Kajiki A
National Ohmuta Hospital, Fukuoka, Japan.
Kekkaku. 1994 Feb;69(2):107-12.
To re-evaluate pyrazinamide (PZA) which has been a key drug for short course anti-tuberculosis chemotherapy in the world, we started a clinical trial of short course chemotherapy containing PZA (2S (E) HRZ/EHR), and obtained information about the estimation of PZA in the tuberculosis specialists in Japan through a questionnaire. We could not evaluate precisely because of small numbers of registered cases, but the rate of negative conversion by culture was higher at the second months in the PZA group than in the control group. Although the total incidence of the adverse reactions of any kind was higher in the PZA group, the incidence of liver dysfunction was lower in the PZA group. Only about 20% of the tuberculosis specialists choose PZA in the treatment of newly diagnosed tuberculosis patients. The remainder do not choose PZA because they think that; 1) PZA has adverse reactions, 2) PZA is effectless, 3) drugs other than PZA are good enough. Almost half of the tuberculosis specialists continues antituberculosis chemotherapy for more than 9 months. The precise and strict nation-wide co-operative study for PZA should be designed to clarify the usefulness of PZA.

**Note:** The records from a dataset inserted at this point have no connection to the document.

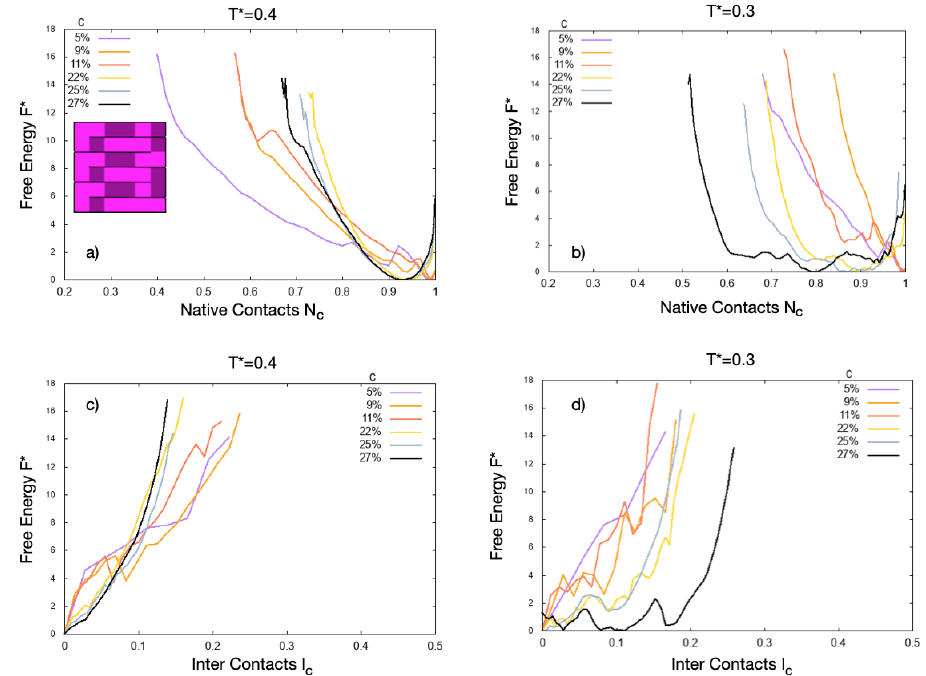
Figure 1. The snake -proteins free energy changes with concentration c and temperature T ∗ . The concentrations go from c = 5% (violet) to 27% (black), as indicated in the legend. ( a ) Inset: Native structure of the snake protein; the dark/light cells are hydrophobic/hydrophilic amino acids. Main panels: F ∗ ( N c ) at warm temperature ( T ∗ = 0.4), and ( b ) at ambient temperature ( T ∗ = 0.3), has a minimum that moves from N c = 1 at low c to N c < 1 at high c , with a change between the folded and the unfolded state at 11% < c < 22%, corresponding to 5 ≤ N p ≤ 10 proteins in our system. The change is greater at ambient conditions. ( c ) For warm temperature and the same concentrations, F ∗ ( I c ) has a minimum always at I c = 0, showing that the proteins do not aggregate at this temperature, regardless if they are folded or unfolded. ( d ) The result is different at ambient conditions. The free energy develops several minima at the larger concentration, c = 27% (12 proteins), showing that the unfolded proteins aggregate at high concentration. In all the panels, the curves at lower concentrations are noisier than those at higher c because the corresponding averages are over smaller numbers of proteins. Hence, the fluctuations along the curves are an indication of the error bar on the estimates. In general, a detailed study of the free-energy landscape to estimate the possible occurrence of free-energy barriers would imply much larger statistics, which is out of the scope of the present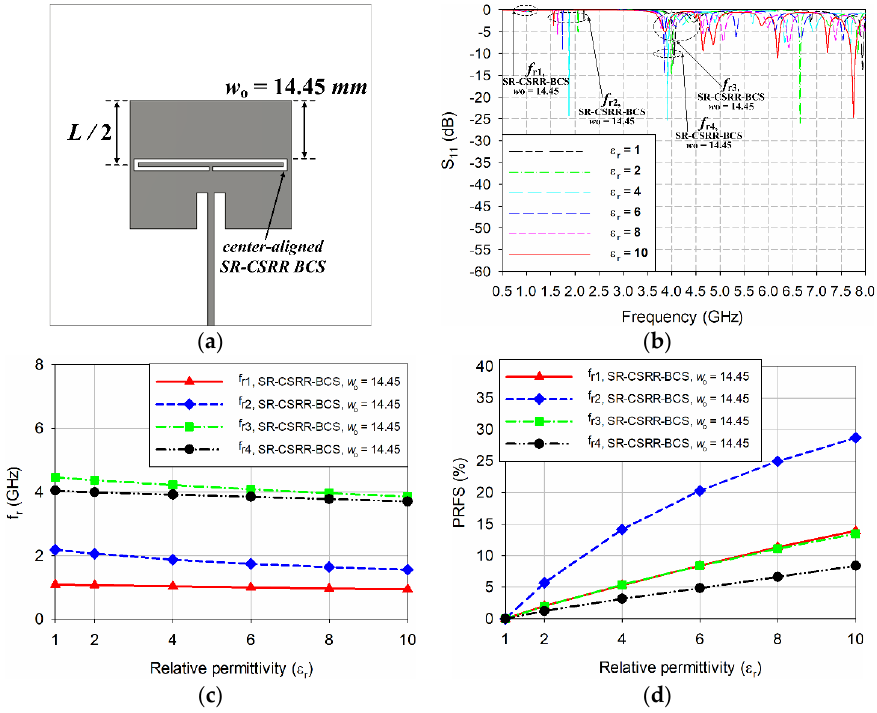
Figure 9. Characteristics of the center ‐ aligned SR ‐ CSRR ‐ BCS slot ‐ loaded MPA ( w o = 14.45 mm): ( a ) antenna geometry, ( b ) input reflection coefficient characteristic, ( c ) values of the first four resonant frequencies, and ( d ) PRFS of the first four resonant frequencies.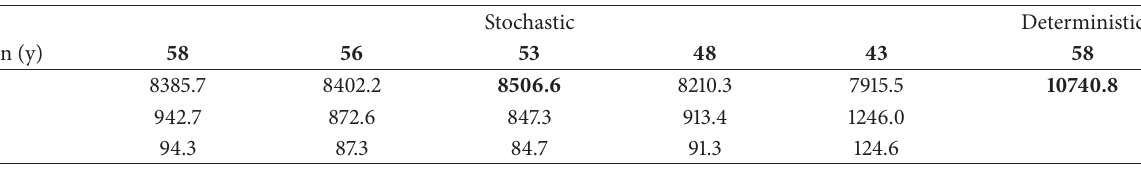
Table 2 indicates that the mean bare land values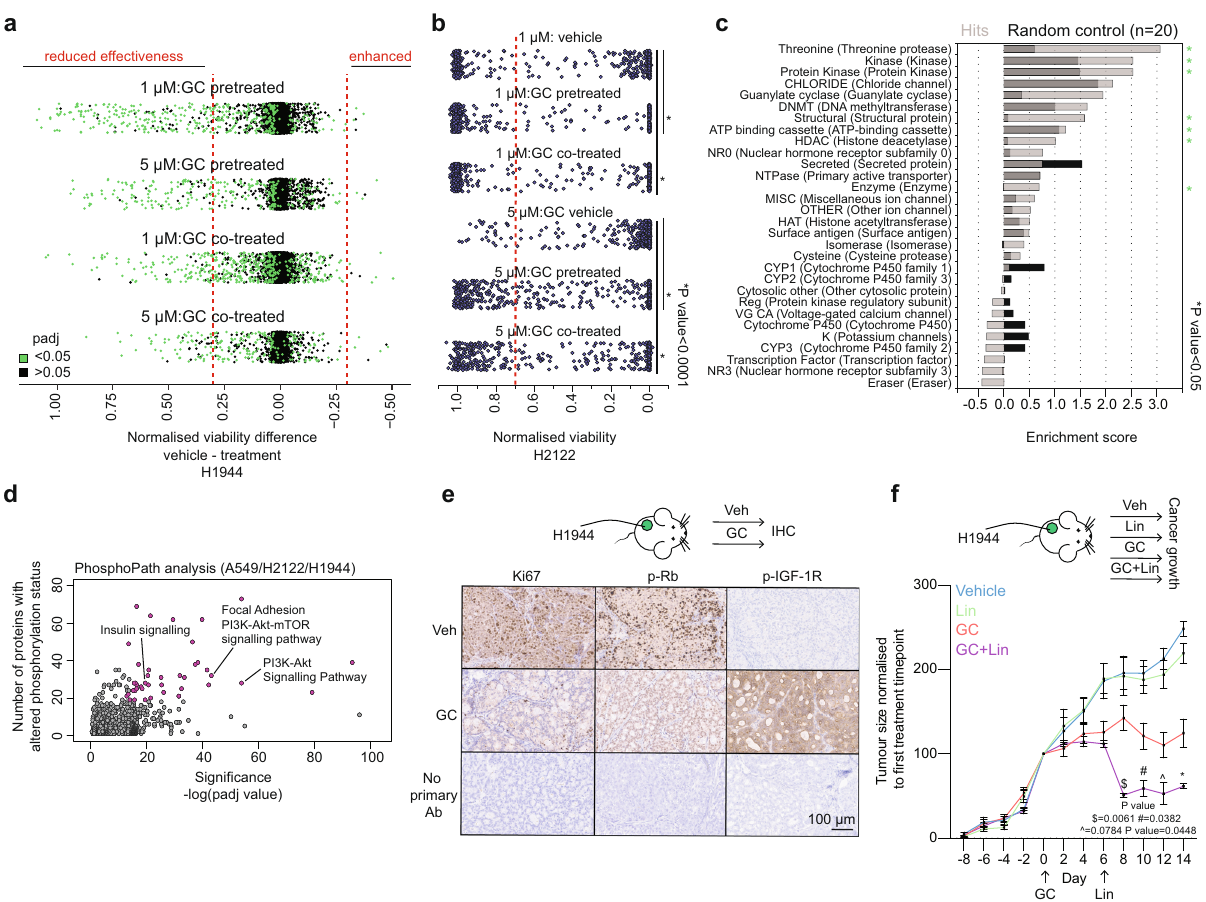
Fig. 2 Cell dormancy phenotype is accompanied by drug tolerance and viability maintenance via growth factor signalling activation. a Scatter plot showing viability differences of vehicle and glucocorticoid pre-treated or co-treated screen arms with either 1 μ M and 5 μ M of the screening drugs. Compounds having signi fi cant differential viability are depicted in green ( P adj < 0.05). Adjusted P values ( P adj) were determined by two-sided t test with multiple testing correction (Benjamini – Hochberg method). b Normalised viability of H2122 cell lines in response to compounds found to diminish viability (<0.7) of vehicle arm of H1944 cell lines in the fi rst screen at 5 μ M concentration. P values were determined by two-sided Welch ’ s t test. c Compound Set Enrichment Analysis data computed using CSgator software of drugs with reduced ef fi cacy upon GC treatment. Random controls of the same size were generated to compute background enrichment ( n = 20). P values (FDR-adjusted) were determined by CSgator software. d PhosphoPath pathway analysis of phosphoproteomics data depicting signalling changes in glucocorticoid-treated cells (A549, H2122 and H1944) ( n = 3). P values were determined by PhosphoPath software. e Representative images showing immunohistochemical stainings of xenograft cancer samples obtained after treatment of NOD- SCID- γ mice with either vehicle (Veh) or glucocorticoids (GC) ( n = 4). Primary antibody was omitted as staining control. Scale bar, 100 μ m. f Normalised tumour growth in xenograft models of H1944 cells in NOD-SCID- γ mice treated with either vehicle (Veh = blue), linsitinib (Lin = green), glucocorticoids (GC = red), or combination (GC + Lin = purple). Arrows indicate when treatment was started. Mean values ± SEM depicted (Dexa + Lin n = 4, Dexa n = 6, Veh n = 5, Lin n = 6 animals). P values were determined by mixed-model ANOVA (Tukey ’ s multiple comparison (Supplementary Fig. 3d). The modest response to GC/IGF-1R inhibitor combination in H2122 may be explained by the pre- existing dependency of this cell line on IGF-1R signalling in absence of GCs, as suggested by the data available on The Cancer Dependency Map portal 24 (Supplementary Fig. 3e). In conjunc- tion with induced vulnerability to IGF-1R inhibitors, phospho- pathway analysis of the three cell lines revealed signi fi cant changes in the protein phosphorylation status of insulin signalling (including IGF-1R protein) and the related downstream pathways 25,26 , con fi rming the implied increase in their activity upon GR activation (Fig. 2d).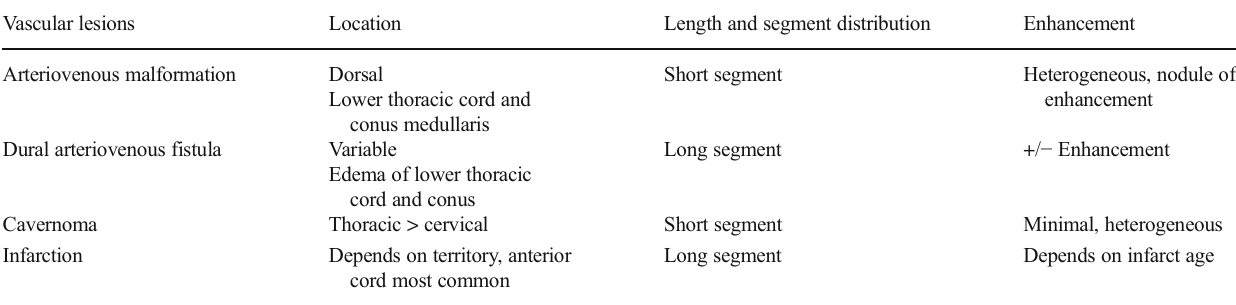
Vascular lesions summary Vascular lesions Location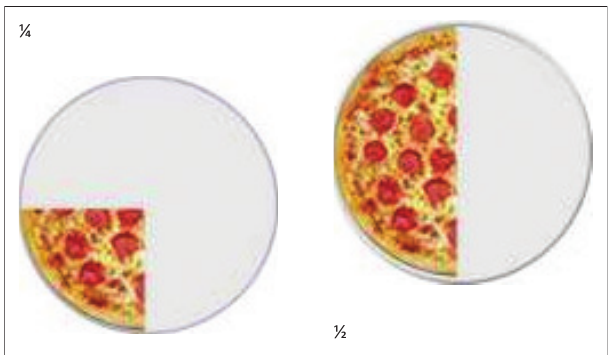
FIGURE 1: Fraction scheme.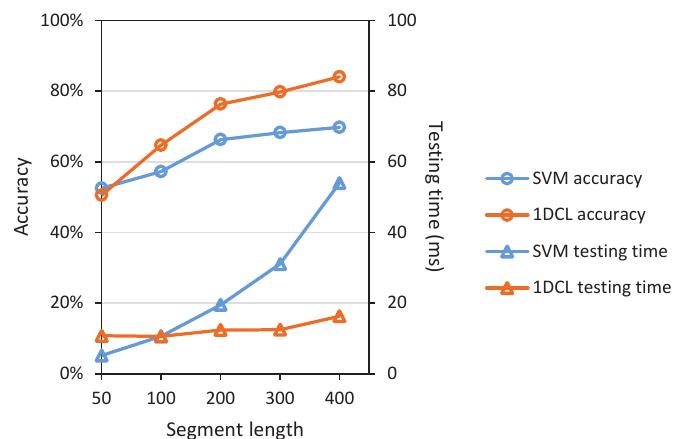
Figure 8. Accuracy and testing time of different approaches at varying vibration signal segment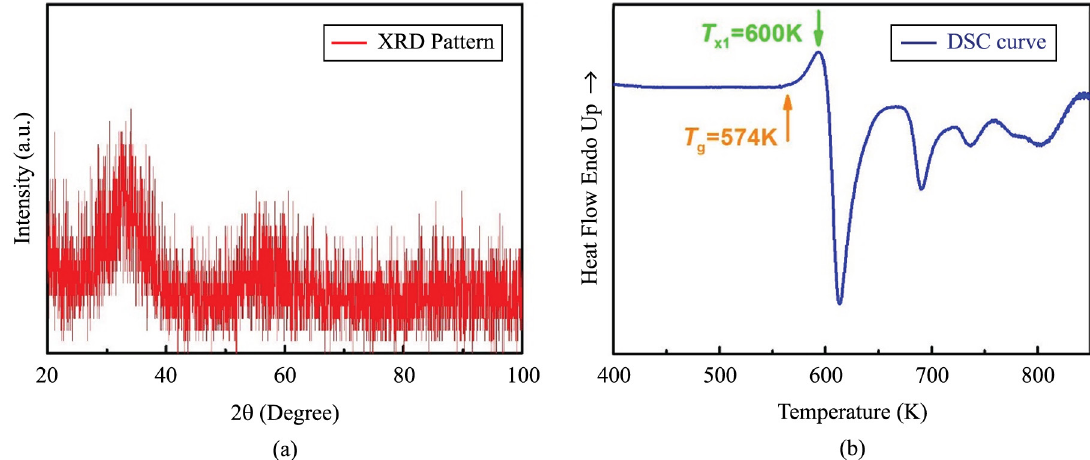
Figure 2. (a) XRD pattern and (b) differential scanning calorimeter (DSC) curve of melt-extracted Gd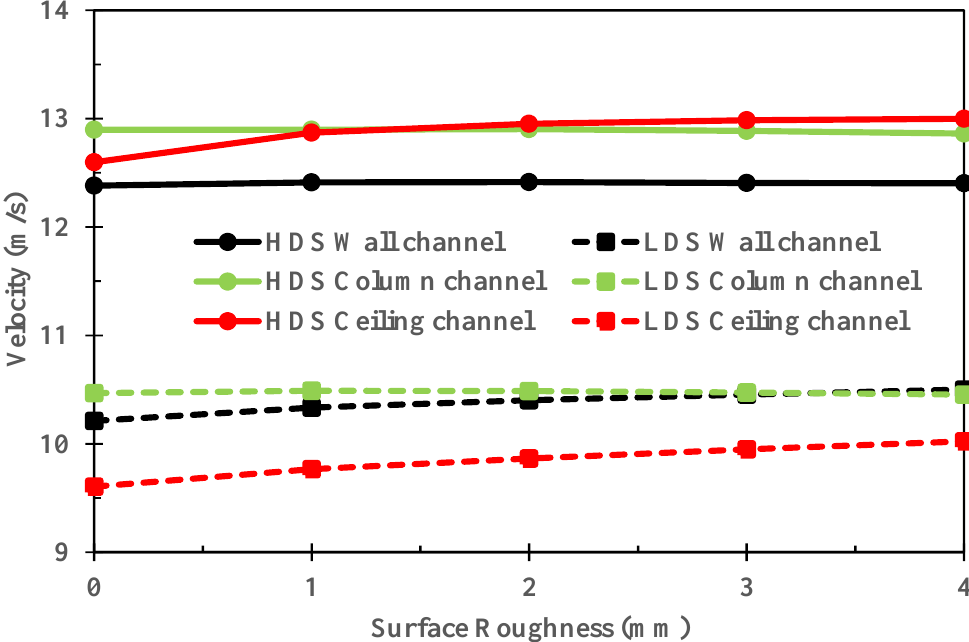
Figure 10. The effect of the brick surface roughness on the air velocity in the different kiln channels for the LDS and HDS.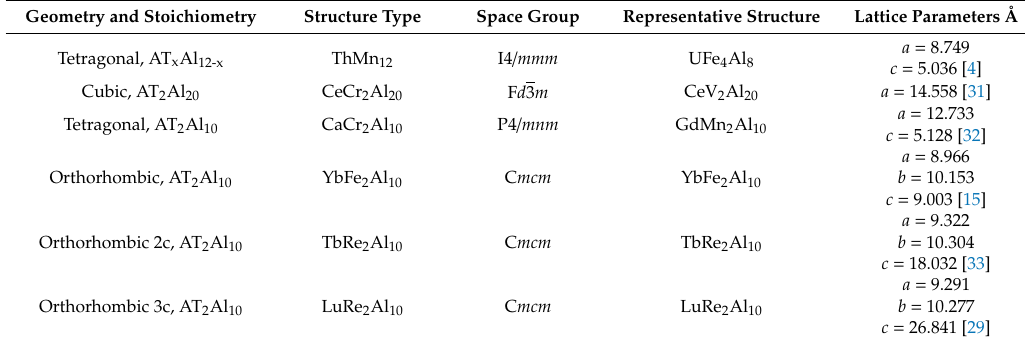
Figure 1. Unit cell representation of the discussed structures: ( a ) tetragonal, AT x Al 12-x (ThMn 12 -type); ( b ) cubic, AT 2 Al 20 (CeCr 2 Al 20 -type); ( c ) tetragonal, AT 2 Al 10 (CaCr 2 Al 10 -type); ( d ) orthorhombic, AT 2 Al 10 (YbFe 2 Al 10 –type); ( e ) orthorhombic 2 c , AT 2 Al 10 (TbRe 2 Al 10 –type); ( f ) orthorhombic 3 c , AT 2 Al 10 (LuRe 2 Al 10 –type). The unit cell were visualized using Diamond commercial software. Table 1. Crystallographic parameters of the Al-richest A-T-Al structures.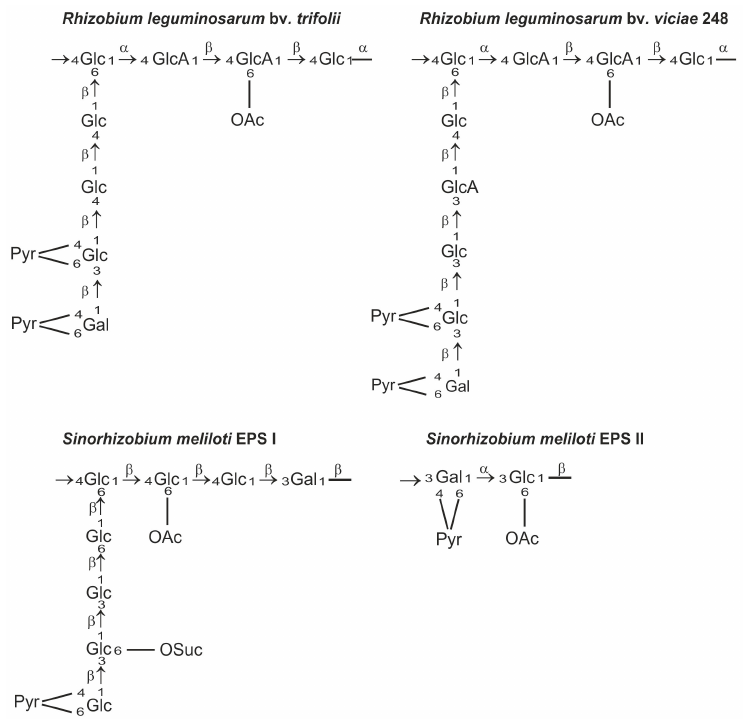
Figure 1. Selected chemical structures of exopolysaccharide (EPS) repeating unit of: Rhizobium leguminosarum bv. trifoli [50,51], Rhizobium leguminosarum bv. viciae [48], Sinorhizobium meliloti EPS I [52], Sinorhizobium meliloti EPS II [53]. Glc, glucose; GlcA, glucuronic acid; Gal, Galactose; OAc, acetyl; Pyr, ketal pyruvate; OSuc, succinyl groups.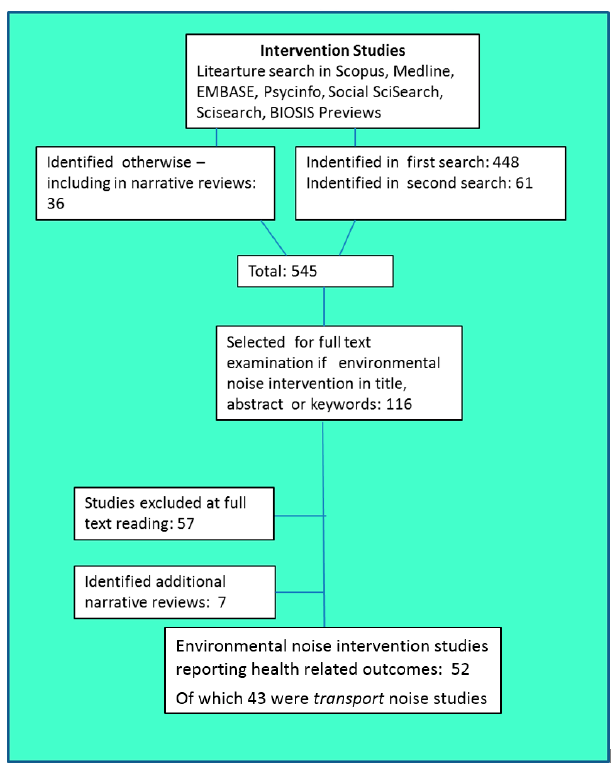
Figure 2. Flow diagram outlining the study selection process.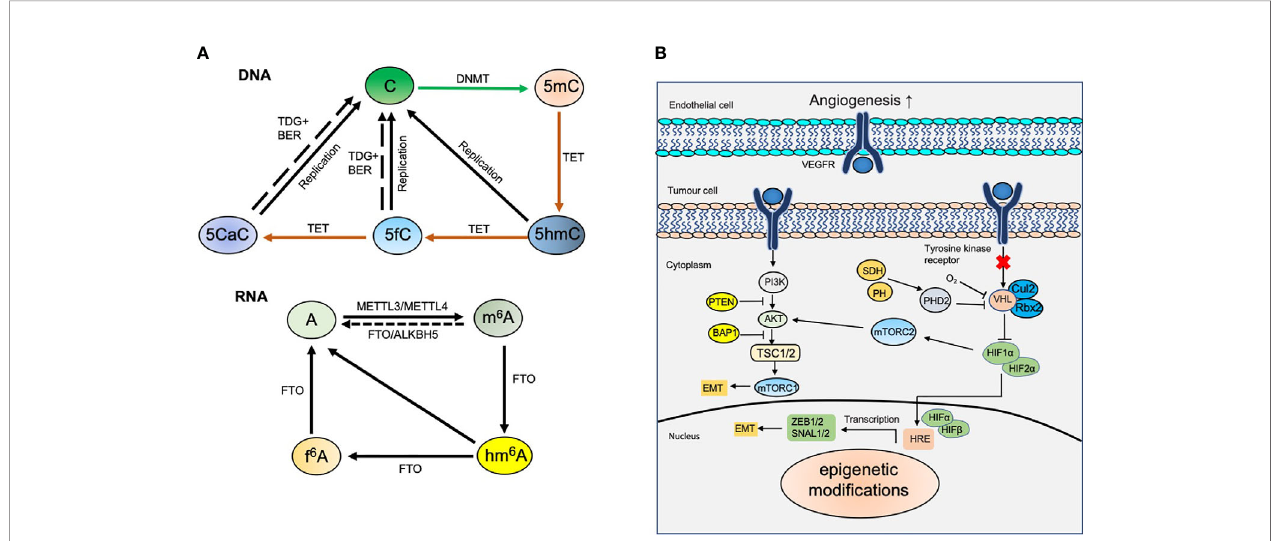
FIGURE 1 | Dynamic modi fi cations in kidney cancer. (A) Dynamic DNA and RNA modi fi cations. DNA methyltransferases (DNMTs) including de novo methyltransferases DNMT3A, DNMT3B and maintenance methyltransferase DNMT1 convert unmodi fi ed cytosine (C) to 5 ‑ methylcytosine (5mC). 5mC can be converted to 5 ‑ hydroxymethylcytosine (5hmC) by ten-eleven translocation (TET) proteins ‑ mediated oxidation. TET proteins also catalyze the oxidation of 5hmC to 5 ‑ formylcytosine (5fC) and 5 ‑ carboxylcytosine (5caC). 5fC and 5caC can be further excised by thymine DNA glycosylase (TDG) coupled with base excision repair (BER) to generate unmodi fi ed cytosine. N 6 -methyladenosine (m 6 A) in mRNA is installed by methyltransferase-like protein 3 (METTL3) and METTL14, and erased by fat mass and obesity-associated protein (FTO) and a ‑ ketoglutarate-dependent dioxygenase alkB homologue 5 (ALKBH5). m 6 A can be further oxidized to N 6 - hydroxymethyladenosine (hm 6 A) and N 6 -formyladenosine (f 6 A) sequentially by FTO. (B) Epigenetic modi fi cations involve in kidney cancer. Epigenetic modi fi cations regulate diverse signaling pathways including HIF and PI3K-AKT and involve in kidney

为了重新评估吡嗪酰胺(PZA)这一全球短程抗结核化疗的关键药物,我们开展了一项含PZA的短程化疗临床试验(2S(E)HRZ/EHR),并通过问卷调查获取了日本结核病专家对PZA评估的相关信息。由于登记病例数量较少,我们无法进行精确评估,但PZA组在第二个月时培养转阴率高于对照组。尽管PZA组各类不良反应的总发生率较高,但其肝功能障碍的发生率较低。仅有约20%的结核病专家在治疗新诊断的结核病患者时选择PZA。其余专家不选择PZA的原因在于:1)PZA有不良反应;2)PZA无效;3)除PZA外的其他药物已足够有效。几乎一半的结核病专家将抗结核化疗持续9个月以上。应该设计精确且严格的全国性合作研究来阐明PZA的有效性。